End of economic stimulus big challenge to oil markets
DUBAI/SINGAPORE (Reuters) - The strength of the global economic recovery and the winding down of government spending programs are among the biggest tests for the oil market that experts will puzzle over at a meeting this week in Tokyo.
Governments have spent big on stimulus packages to revive sick economies during the global downturn. The end of those injections, the risk of worsening inflation and tightening fiscal policy threaten a modest oil demand recovery in 2010 after two years in which the world has burned less fuel.
"In the short-term, uncertainty persists over the path of the economic recovery, the likely phase-down of stimulus programs, and the extent to which genuine demand destruction has occurred (in developed countries)," David Fyfe, head of the oil industry and markets division at the Paris-based International Energy Agency (IEA), told Reuters.
China, the world's second-largest oil consumer, has burned more fuel even as global oil demand fell. But it has already rattled global oil markets with measures pointing toward fiscal tightening that could slow both its economy and oil demand.
"There is a difficult balance to strike for governments, not to remove stimulus before 'genuine demand' has recovered, while at the same time wanting to avoid a longer term build-up of debt and an overheating economy and artificially inflated energy growth," Fyfe added.
Investment bankers, oil firm executives, industry analysts and officials will kick off the two-day meeting in the Japanese capital on Thursday to discuss factors that affect prices in the world's largest commodity market.
Speculation in oil markets will also feature in Tokyo, the third in a series of price formation workshops held by the IEA, which advises 28 industrialized countries on energy. Previous sessions took place in Paris in 2008 and New York in 2004.
The debate over how speculation and fundamentals affect oil prices continues to rumble, although it is less intense than when oil prices hit a record high near $150 a barrel in July 2008.
"We have believed, and still believe, that financial flows do have an influence on prices," said Michael Wittner, global head of energy research at Societe Generale.
"Investors go into commodities and they want to see a bullish long-term story. They can influence prices on an hourly, daily, weekly, monthly or even on a yearly basis," Wittner said.
Producers and consumers had blamed each other for the 2008 price spike. Oil consumers urged the Organization of the Petroleum Exporting Countries (OPEC) to boost output, while members of the grouping asked consumers to take measures against speculators, including tighter regulation.
Investment institutions have since come under intense pressure from governments for their role in the financial meltdown, warming sentiment for greater regulation.
U.S. regulators have proposed measures to limit positions that investors can take in the oil market, and U.S. President Barack Obama has taken aim at banks making market bets.
MARKET MORE RATIONAL?
But while bankers stay in the public focus, oil markets have grabbed fewer headlines than two years ago.
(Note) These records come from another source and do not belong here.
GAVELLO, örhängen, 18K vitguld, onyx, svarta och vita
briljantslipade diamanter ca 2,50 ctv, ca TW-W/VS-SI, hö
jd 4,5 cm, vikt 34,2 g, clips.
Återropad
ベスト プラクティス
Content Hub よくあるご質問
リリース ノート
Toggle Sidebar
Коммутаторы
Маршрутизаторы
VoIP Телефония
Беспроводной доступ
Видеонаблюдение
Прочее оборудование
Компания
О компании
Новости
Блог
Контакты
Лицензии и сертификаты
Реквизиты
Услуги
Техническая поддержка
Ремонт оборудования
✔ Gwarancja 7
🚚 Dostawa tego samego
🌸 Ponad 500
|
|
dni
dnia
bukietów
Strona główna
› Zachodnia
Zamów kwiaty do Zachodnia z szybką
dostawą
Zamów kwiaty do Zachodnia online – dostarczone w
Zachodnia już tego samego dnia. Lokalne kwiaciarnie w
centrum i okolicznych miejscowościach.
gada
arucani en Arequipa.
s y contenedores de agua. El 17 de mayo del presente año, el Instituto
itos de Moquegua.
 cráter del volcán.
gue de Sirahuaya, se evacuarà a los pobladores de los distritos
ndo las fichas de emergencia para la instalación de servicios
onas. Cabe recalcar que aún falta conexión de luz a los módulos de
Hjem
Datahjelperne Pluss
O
Oil has traded in a tight range between $68 and $84 since October, on either side of the $75 top oil exporter Saudi Arabia sees as fair to both consumers and producers.
This price and the prevailing market structure helped finance the storage of high inventories that built up as oil demand contracted with the recession, while allowing long-term investment to develop additional supplies, said Lawrence Eagles, global head of commodities research at J.P. Morgan.
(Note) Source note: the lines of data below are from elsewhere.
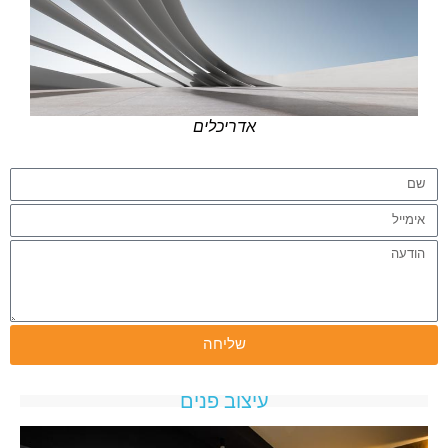
אדריכלים
שליחה
עיצוב פנים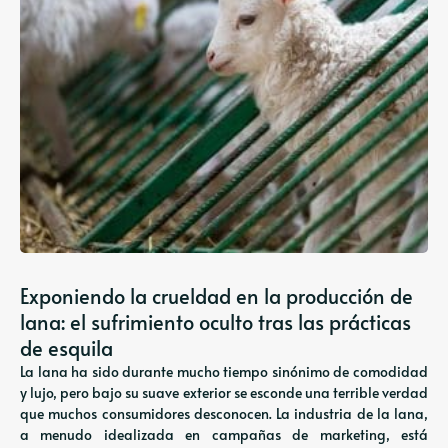
Exponiendo la crueldad en la producción de
lana: el sufrimiento oculto tras las prácticas
de esquila
La lana ha sido durante mucho tiempo sinónimo de comodidad
y lujo, pero bajo su suave exterior se esconde una terrible verdad
que muchos consumidores desconocen. La industria de la lana,
a menudo idealizada en campañas de marketing, está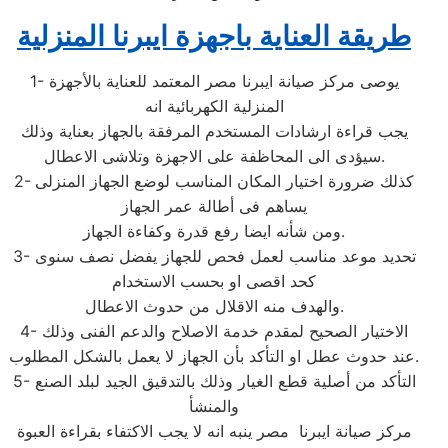
طريقة العناية باجهزة ايبرنا المنزلية
1- يوصى مركز صيانة ايبرنا مصر المعتمد للعناية بالأجهزة
المنزلية الكهربائية انه
يجب قراءة ارشادات المستخدم المرفقة بالجهاز بعناية وذلك
سيؤدى الى المحاظفة على الاجهزة وتلاشى الاعطال.
2- كذلك ضرورة اختيار المكان المناسب لوضع الجهاز المنزلى
يساهم فى أطالة عمر الجهاز
ومن شأنه ايضا رفع قدرة وكفاءة الجهاز.
3- تحديد موعد مناسب لعمل فحص للجهاز يفضل نصف سنوى
كحد اقصى او بحسب الاستخدام
والهدف منه الاقلال من حدوث الاعطال.
4- الاختيار الصحيح لمقدم خدمة الاصلاح والدعم الفنى وذلك
عند حدوث عطل او التأكد بأن الجهاز لا يعمل بالشكل المطلوب.
5- التأكد من أصلية قطع الغيار وذلك بالتدقيق الجيد لبلد الصنع
والمنشأ
مركز صيانة ايبرنا مصر ينبه انه لا يجب الاكتفاء بقراءة العبوة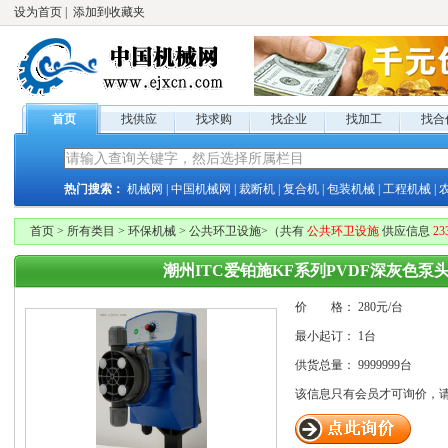
设为首页
|
添加到收藏夹
首页
找供应
找求购
找企业
找加工
找合
热门搜索：
机械网
|
中国机械网
|
裁断机
|
复合机
|
包装机械
|
工程机械
|
首页
>
所有类目
>
环保机械
>
公共环卫设施
>
（共有
公共环卫设施
供应
信息
23
潮州ITC爱铂施KF系列PVDF深灰色
价 格：
280元/
台
最小起订：
1台
供货总量：
9999999台
该信息只有
会员才可询价，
For a graphic on oil prices and inventories, click:
Investors in the oil market have become more sophisticated, as have the methods to hedge risk used by firms with exposure to oil, Eagles added.
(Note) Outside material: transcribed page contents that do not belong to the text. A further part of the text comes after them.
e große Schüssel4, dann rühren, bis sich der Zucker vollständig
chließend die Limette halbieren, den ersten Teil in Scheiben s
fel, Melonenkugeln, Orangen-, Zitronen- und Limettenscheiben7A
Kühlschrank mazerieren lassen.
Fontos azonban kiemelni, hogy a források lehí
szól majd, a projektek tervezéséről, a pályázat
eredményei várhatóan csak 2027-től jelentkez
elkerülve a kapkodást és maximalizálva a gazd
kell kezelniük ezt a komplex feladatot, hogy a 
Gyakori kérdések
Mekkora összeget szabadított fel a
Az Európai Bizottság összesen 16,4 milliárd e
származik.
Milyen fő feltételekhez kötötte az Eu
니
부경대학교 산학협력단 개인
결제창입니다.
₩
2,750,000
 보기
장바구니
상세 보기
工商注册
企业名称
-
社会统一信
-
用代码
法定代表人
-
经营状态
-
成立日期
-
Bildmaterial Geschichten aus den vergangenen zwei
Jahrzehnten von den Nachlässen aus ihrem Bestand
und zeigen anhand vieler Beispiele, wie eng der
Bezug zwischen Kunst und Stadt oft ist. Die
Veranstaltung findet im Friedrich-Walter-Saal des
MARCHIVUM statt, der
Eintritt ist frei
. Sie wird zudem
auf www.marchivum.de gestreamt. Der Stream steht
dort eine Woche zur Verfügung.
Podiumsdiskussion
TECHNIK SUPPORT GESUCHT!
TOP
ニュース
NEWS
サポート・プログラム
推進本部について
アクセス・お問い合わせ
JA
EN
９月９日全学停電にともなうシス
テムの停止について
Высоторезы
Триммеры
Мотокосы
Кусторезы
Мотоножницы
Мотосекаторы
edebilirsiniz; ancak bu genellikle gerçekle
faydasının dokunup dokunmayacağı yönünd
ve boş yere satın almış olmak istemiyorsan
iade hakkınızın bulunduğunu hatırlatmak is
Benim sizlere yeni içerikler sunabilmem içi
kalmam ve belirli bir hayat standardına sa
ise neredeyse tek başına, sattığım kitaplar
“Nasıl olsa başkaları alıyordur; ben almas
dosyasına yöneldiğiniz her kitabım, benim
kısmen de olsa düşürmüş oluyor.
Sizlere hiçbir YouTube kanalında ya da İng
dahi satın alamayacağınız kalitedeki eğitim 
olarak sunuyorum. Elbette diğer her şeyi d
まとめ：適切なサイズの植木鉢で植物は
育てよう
A low interest rate environment has allowed investors to make an investment for the longer term, he added.
Revisions to International Energy Agency (IEA) data have shown that the oil markets were much tighter in the run up to the record price than previously thought, Eagles said.
"Everyone involved in trading at the time could feel it was tight. But when you sat down with the data it looked less tight," he said.
"Now it appears we sustained over that period a quite substantial deficit (in supply). Evolving data has shown that fundamentals played a far larger role in the price spike than anything else."
Experts in Tokyo will look at the availability of oil-market data, as the need for more information from emerging economies, especially China, would become more pressing as those countries increase their share in global markets.
Currency fluctuations will also figure as possible determinants of oil price moves.
The inverse correlation between the dollar's value and the cost of oil prevailed for most of the past three years, said Societe Generale's Wittner.
For graphic on oil price/dollar correlation, click:
This year, the IEA expects emerging economies to account for 47 percent of demand, up 10 percentage points from a decade ago. Eagles expects demand from emerging economies to surpass demand from rich nations in 2013.